Updated

A mass grave holding the remains of thousands of Jews killed by the Nazis has been found in southern Ukraine near the site of what was once a concentration camp, a Jewish community representative said Tuesday.

The grave was found by chance last month when workers were preparing to lay gas pipelines in the village of Gvozdavka-1, near Odessa, said Roman Shvartsman, a spokesman for the regional Jewish community.

The Nazis established two ghettos during World War II near the village and brought Jews there from what is now Moldova as well as Ukrainian regions, Shvartsman said. In November 1941, they set up a concentration camp and killed about 5,000 Jews, he said.

"Several thousand Jews executed by the Nazis lie there," Shvartsman told The Associated Press.

Efraim Zuroff, director of the Israel office of the Simon Wiesenthal Center, said the finding was no surprise: "It underscores the enormous scope of the plans of annihilation of the Nazis and their collaborators in eastern Europe."

"The scope is enormous, the number of places where murders were carried out is very large and that is why even now at this point, so late after the events, graves are still being discovered," he added.

Yitzhak Arad, a Holocaust scholar and a former director of the Yad Vashem Holocaust Museum, said his research indicated some 28,000 Jews were gathered in the area from surrounding towns. He said 10,000 of those died at a rate of around 500 people a day.

Shvartsman said that Jewish community knew about the mass killing but did not know where the bodies were located.

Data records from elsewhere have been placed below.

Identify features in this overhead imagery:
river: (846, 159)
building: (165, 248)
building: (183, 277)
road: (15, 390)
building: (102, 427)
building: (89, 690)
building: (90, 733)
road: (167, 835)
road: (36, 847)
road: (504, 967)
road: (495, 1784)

Anatoly Podolsky, director of the Ukrainian Center for Holocaust Studies, said there are believed to be some 250-350 mass grave sites from the Nazi occupation, during which some 1.5 million Ukrainian Jews are believed to have been killed — including those massacred near their homes and those deported to camps elsewhere. He said most of the site have been discovered, many of them since the Soviet collapse of 1991, but others have not.

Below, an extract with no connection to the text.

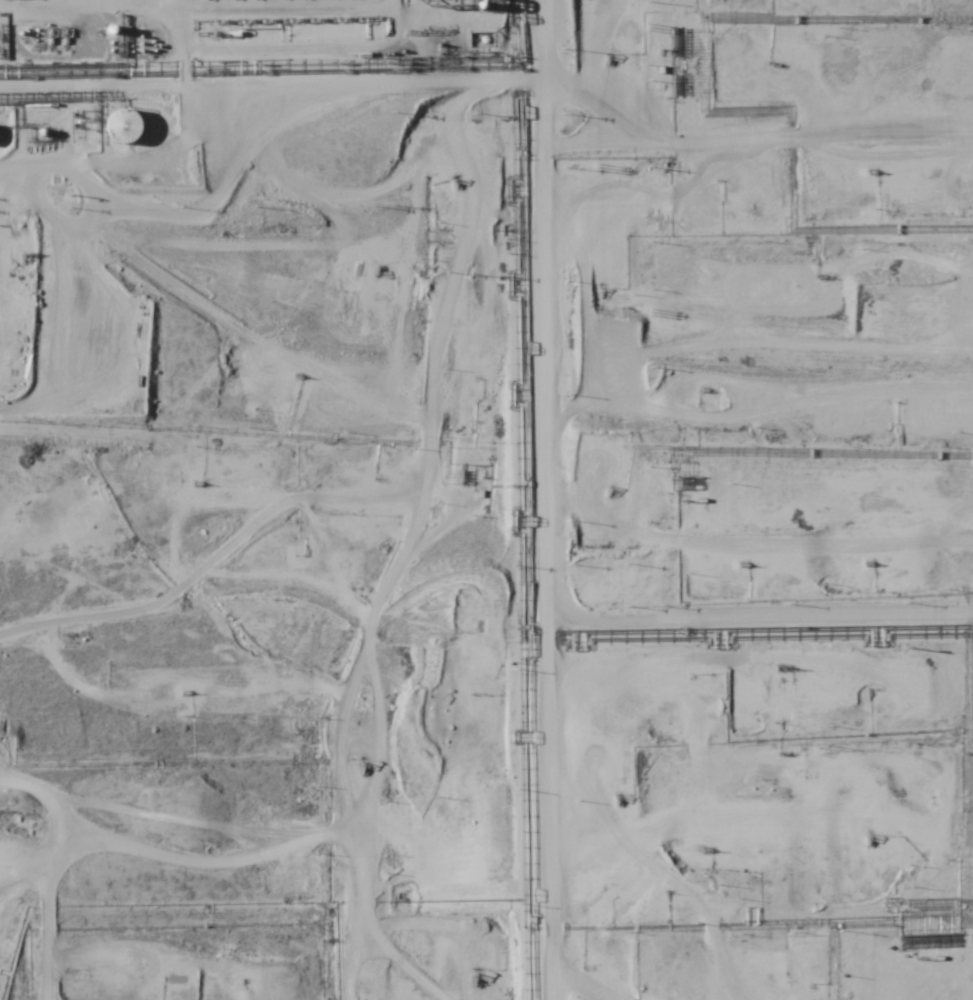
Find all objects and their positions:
building: (10, 27)
road: (818, 100)
building: (124, 126)
road: (289, 451)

"Ukraine was an enormous killing field, hundreds of thousands of Jews were murdered and the entire region is literally filled with hundreds of mass graves," Zuroff said.

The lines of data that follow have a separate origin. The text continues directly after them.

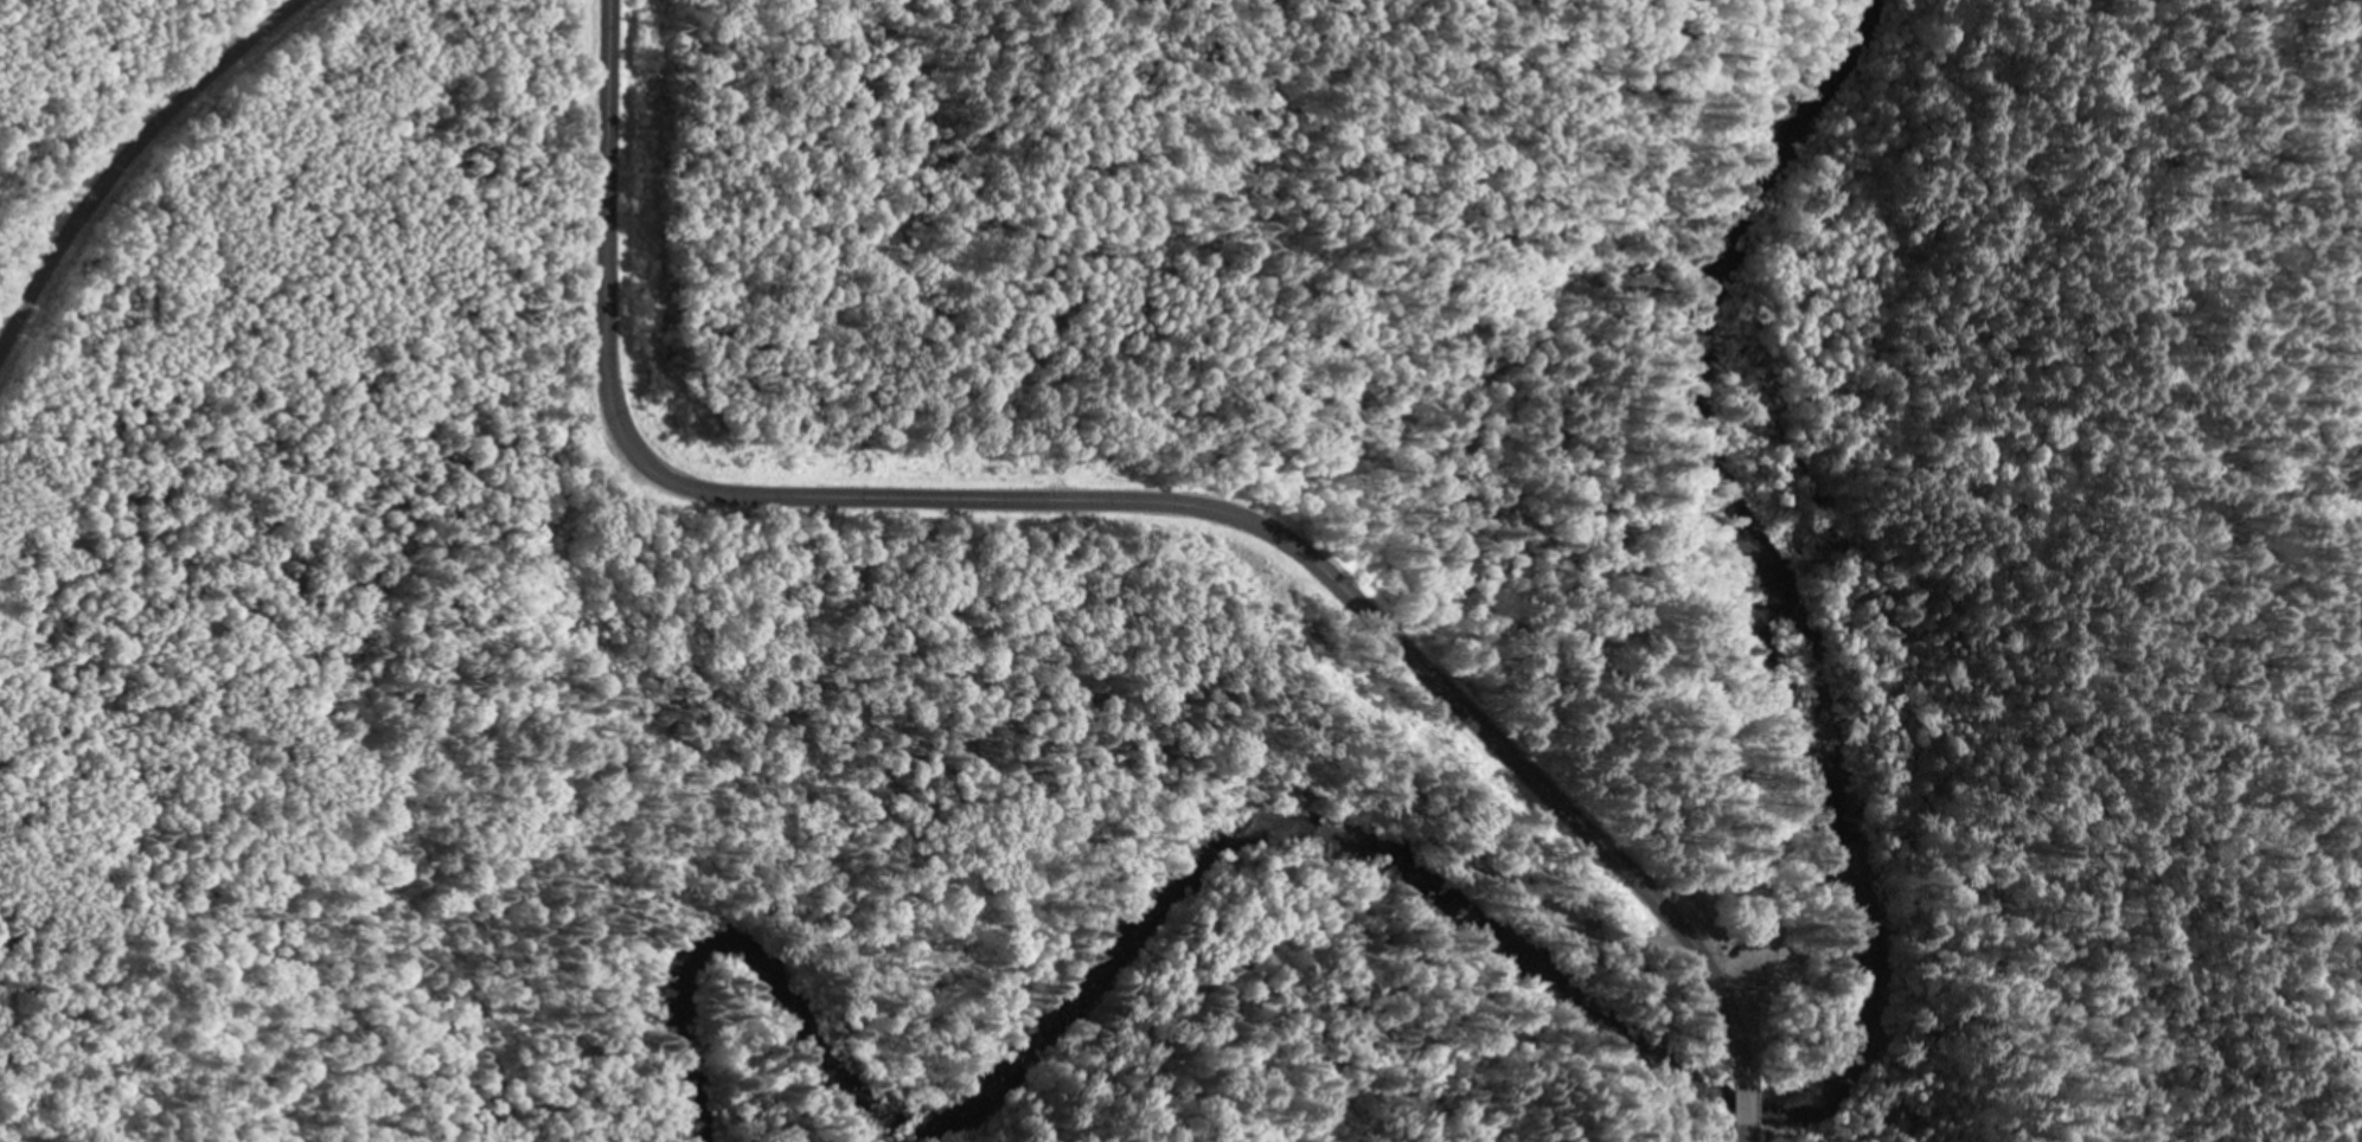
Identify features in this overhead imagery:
road: (124, 158)
road: (1087, 502)
park: (1169, 571)
building: (1592, 917)
road: (1743, 1109)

Ilia Levitas, the head of Ukraine's Jewish Council, put the number of mass Jewish graves in the country at over 700 and said more than 100 are without monuments to the victims.

According to Shvartsman, the names of 93 Jews killed at the Gvozsdavka-1 site have been established. He said Jewish community members plan to conduct studies at the site to identify more victims.

"We must figure out their names. It is our debt before victims and survivors," he said.

Odessa's chief rabbi, Shlomo Baksht, hopes to fence the site off and erect a monument to the victims by the end of the year.

Ukraine's Jewish population was devastated during the Holocaust. Babi Yar, a ravine outside the capital Kiev where the Nazis slaughtered some 34,000 Jews over two days in September 1941, is a powerful symbol of the tragedy.

About 240,000 Jews were killed by the Nazis in the Odessa region, according to Shvartsman. He said a mass grave with remains of about 3,500 Jews was found in the region last year.